Ingesting Kafka Data with a Core+ Worker
The Deephaven Core+ Kafka ingestion framework provides several advantages over the existing Enterprise framework. Notably:
- The Core+ Kafka ingester can read Kafka streams both into in-memory tables and also persist them to disk using the Enterprise DIS integration described on this page.
- Key and Value specifications are disjoint, which is an improvement over the
io.deephaven.kafka.ingest.ConsumerRecordToTableWriterAdapter
pattern found in Enterprise. - The Core+ KafkaIngester uses chunks for improved efficiency compared to row-oriented Enterprise adapters.
Setting up the ingester
The first steps for setting up a Core+ Kafka ingester (such as defining a schema and updating the data routing configuration) are identical to configuring a legacy Enterprise ingester, but the syntax for the ingestion script is different.
You may find it convenient to test ingestion by consuming the Kafka stream to an in-memory table at first. This allows you to tune your key and value specifications before creating a schema, by following the instructions in the Deephaven Core documentation. After determining the desired properties and key/value specifications and examining the in-memory table, you can proceed to persistent ingestion. You can also use the in-memory table's definition as a starting point for creating an Enterprise schema. You must edit the schema produced by this example to include a partitioning column.
Below is an example of creating a schema from a preexisting in-memory table — in this example, the table is stored as the kafka_result
variable.
import java.nio.file.Files
import java.nio.file.StandardOpenOption
import io.deephaven.enterprise.compatibility.TableDefinitionCompatibility
import static io.deephaven.shadow.enterprise.com.illumon.iris.db.tables.TableDefinition.STORAGETYPE_NESTEDPARTITIONEDONDISK
// this assumes you have a table named "kafka_result"
edef = TableDefinitionCompatibility.convertToEnterprise(kafka_result.getDefinition())
edef.setNamespace("MyNamespace")
edef.setName("MyTable")
edef.setStorageType(STORAGETYPE_NESTEDPARTITIONEDONDISK)
schema=io.deephaven.shadow.enterprise.com.illumon.iris.db.schema.xml.SchemaXmlFactory.getXmlSchema(edef, io.deephaven.shadow.enterprise.com.illumon.iris.db.schema.NamespaceSet.SYSTEM)

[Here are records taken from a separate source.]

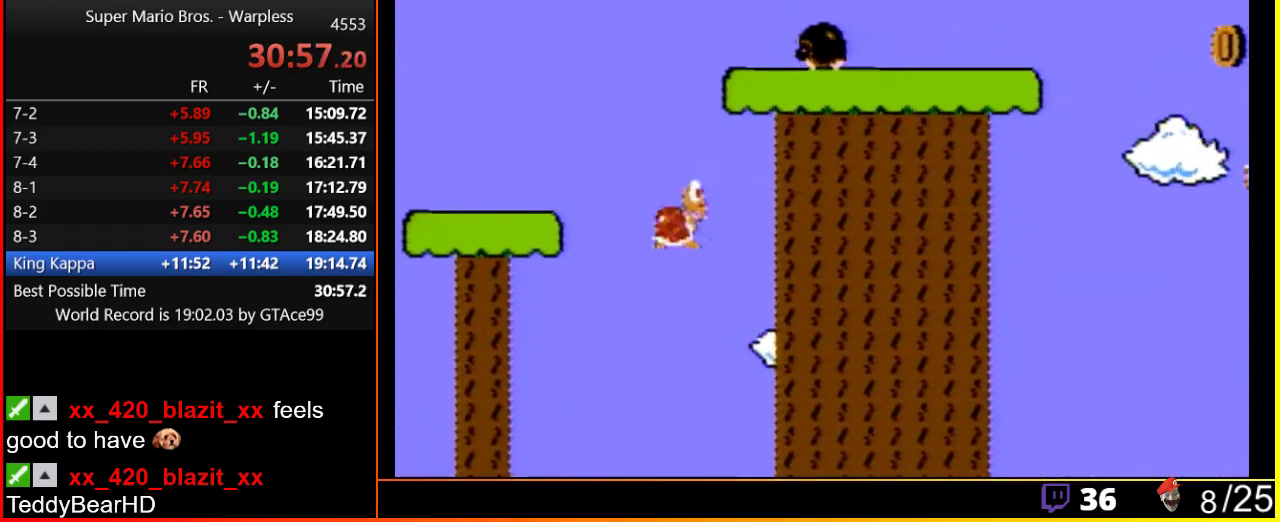
{"buttons": ["B", "DPAD_RIGHT"], "events": [[417, "A", "up"]]}
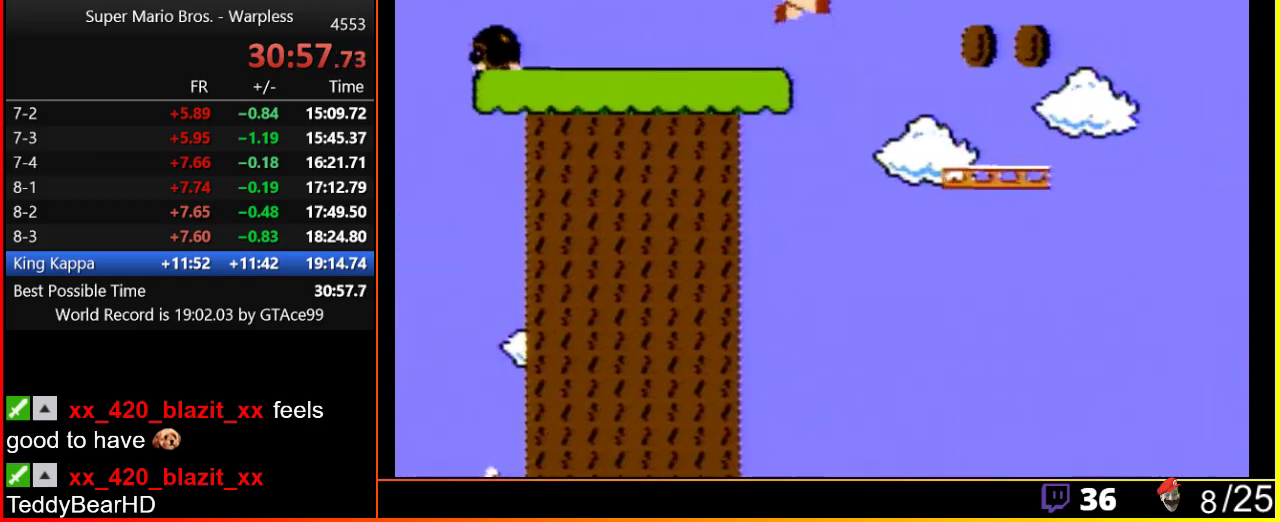
{"buttons": ["A", "B", "DPAD_RIGHT"], "events": [[133, "A", "down"]]}
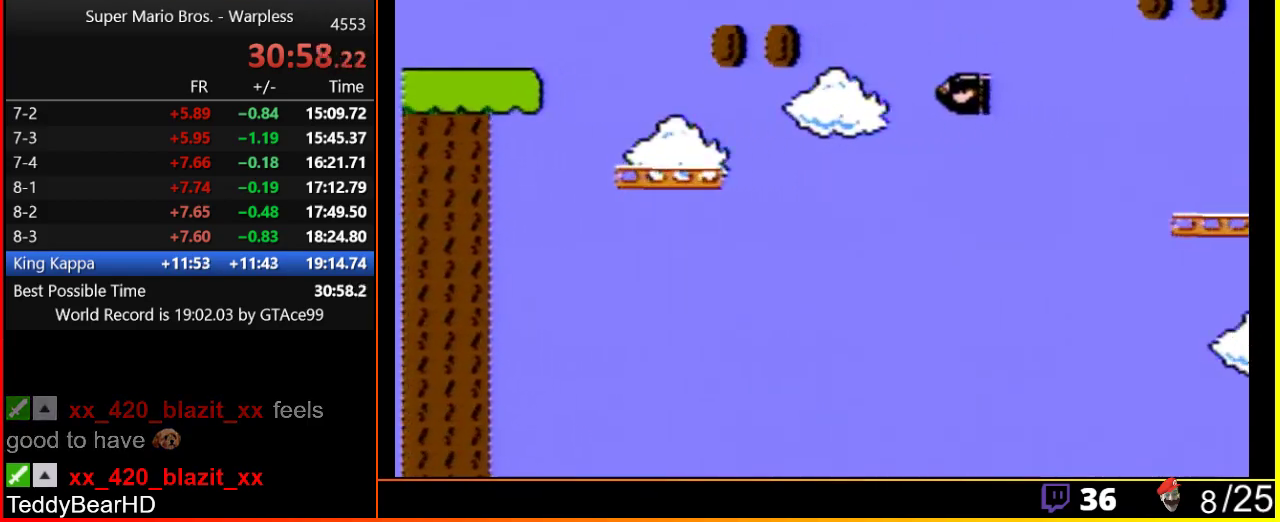
{"buttons": ["A", "B", "DPAD_RIGHT"], "events": []}
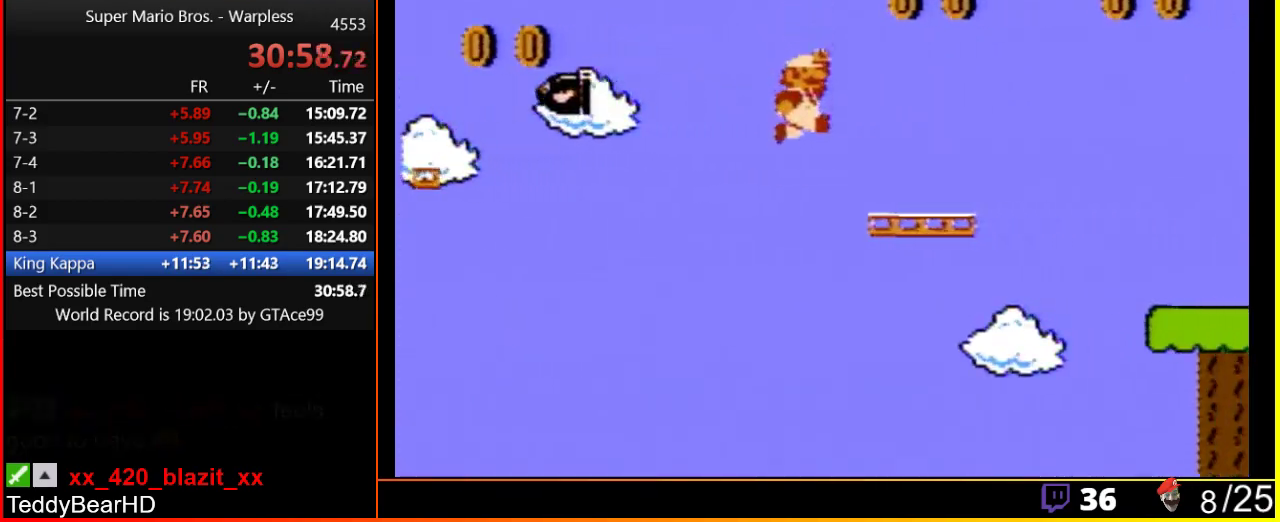
{"buttons": ["B", "DPAD_RIGHT"], "events": [[100, "A", "up"], [317, "A", "down"], [417, "A", "up"]]}
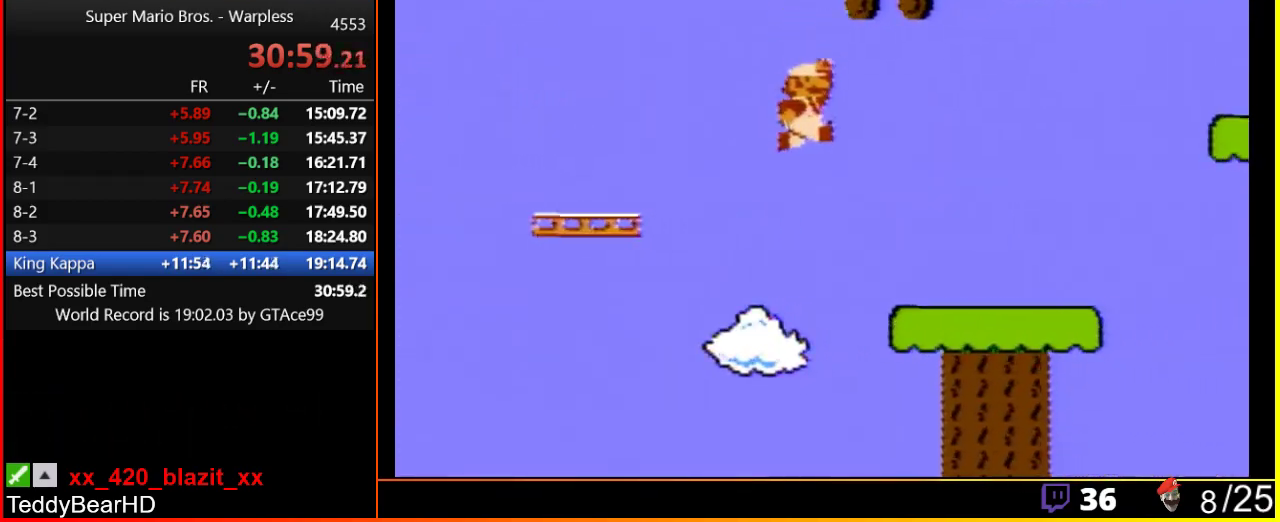
{"buttons": ["B", "DPAD_RIGHT"], "events": []}
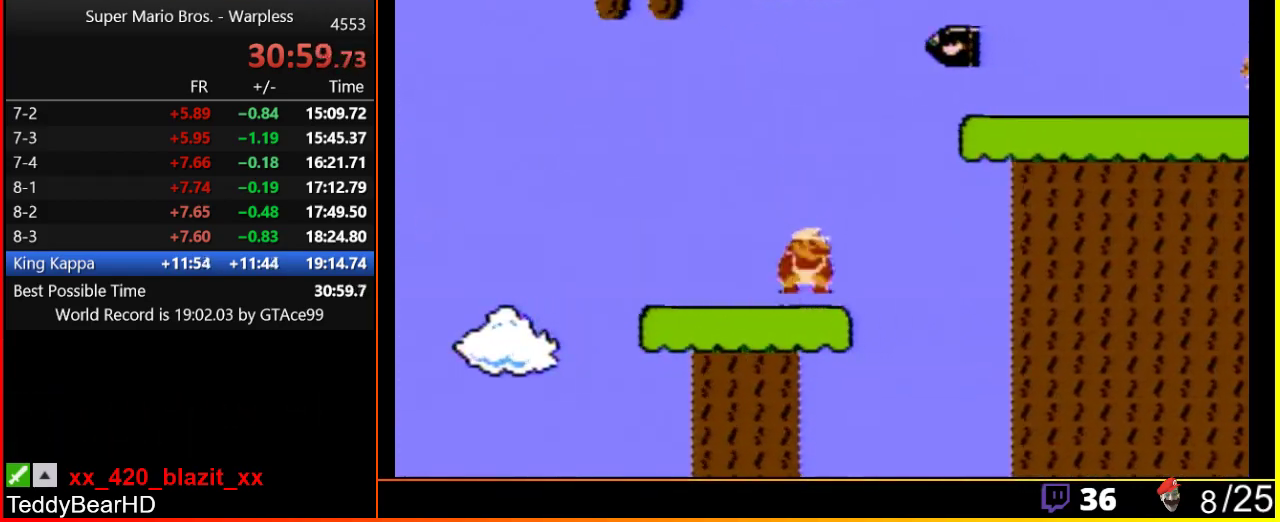
{"buttons": ["A", "B", "DPAD_RIGHT"], "events": [[167, "DPAD_RIGHT", "up"], [183, "A", "down"], [183, "DPAD_DOWN", "down"], [450, "DPAD_DOWN", "up"], [467, "DPAD_RIGHT", "down"]]}
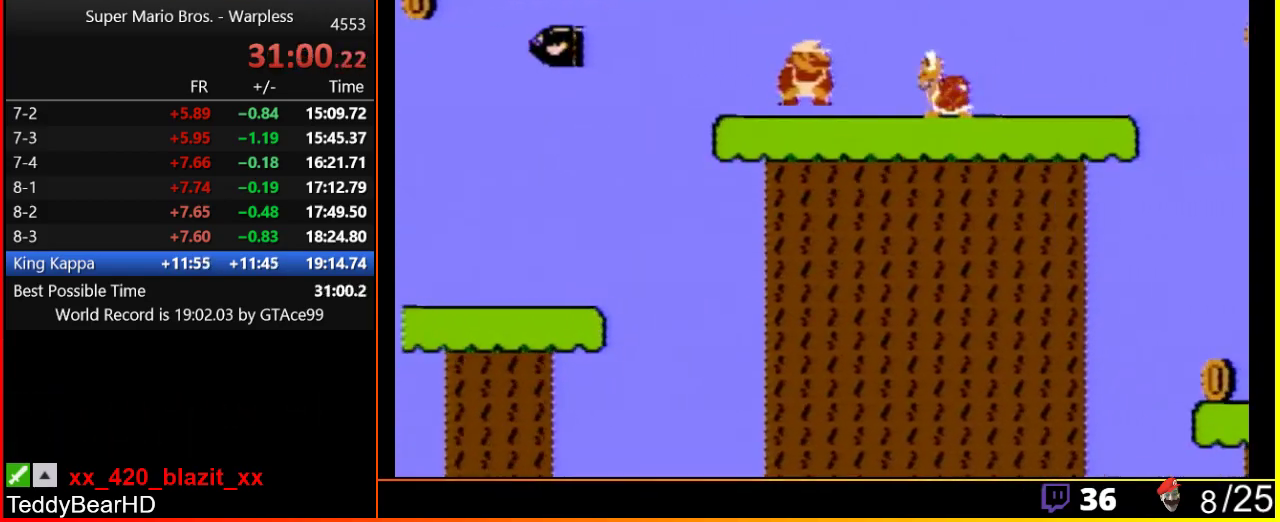
{"buttons": ["A", "B", "DPAD_RIGHT"], "events": [[67, "A", "up"], [250, "A", "down"]]}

Files.write(new File("/tmp/MyNamespace.MyTable.schema").toPath(), [io.deephaven.shadow.enterprise.io.deephaven.dhservice.SchemaFormatUtil.asString(schema)], StandardOpenOption.CREATE_NEW)
Prerequisites
Before creating the import script, follow the instructions to define the ingester and create the table schema:
Creating an import script
The import script that starts the ingester can be tested/developed in a Code Studio using a merge worker. When run for production use, the script should be run as a "Live Query - Merge Server" persistent query. In either case, it needs to run in a merge worker so that it has permission to write data to the import server's filesystem.
The import script handles:
- Configuring and starting the in-worker DIS that will use the storage and properties defined in the routing YAML.
- Setting properties for the Kafka consumer and starting the consumer.
- Configuring the key and value specifications.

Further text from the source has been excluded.